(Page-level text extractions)
· · ·
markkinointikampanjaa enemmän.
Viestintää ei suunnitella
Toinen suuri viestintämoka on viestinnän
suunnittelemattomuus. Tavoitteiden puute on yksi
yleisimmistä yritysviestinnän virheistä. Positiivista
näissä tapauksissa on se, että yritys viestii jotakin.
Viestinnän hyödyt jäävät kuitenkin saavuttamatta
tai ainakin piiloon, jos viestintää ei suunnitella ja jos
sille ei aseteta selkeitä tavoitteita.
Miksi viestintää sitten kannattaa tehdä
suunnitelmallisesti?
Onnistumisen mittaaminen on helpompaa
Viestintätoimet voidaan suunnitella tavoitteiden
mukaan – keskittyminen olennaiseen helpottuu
· · ·
Each line from the one containing "tai ainakin piiloon, jos" to the last line above must be returned exactly, and no line outside that range.

> _REPLY_
tai ainakin piiloon, jos viestintää ei suunnitella ja jos
sille ei aseteta selkeitä tavoitteita.
Miksi viestintää sitten kannattaa tehdä
suunnitelmallisesti?
Onnistumisen mittaaminen on helpompaa
Viestintätoimet voidaan suunnitella tavoitteiden
mukaan – keskittyminen olennaiseen helpottuu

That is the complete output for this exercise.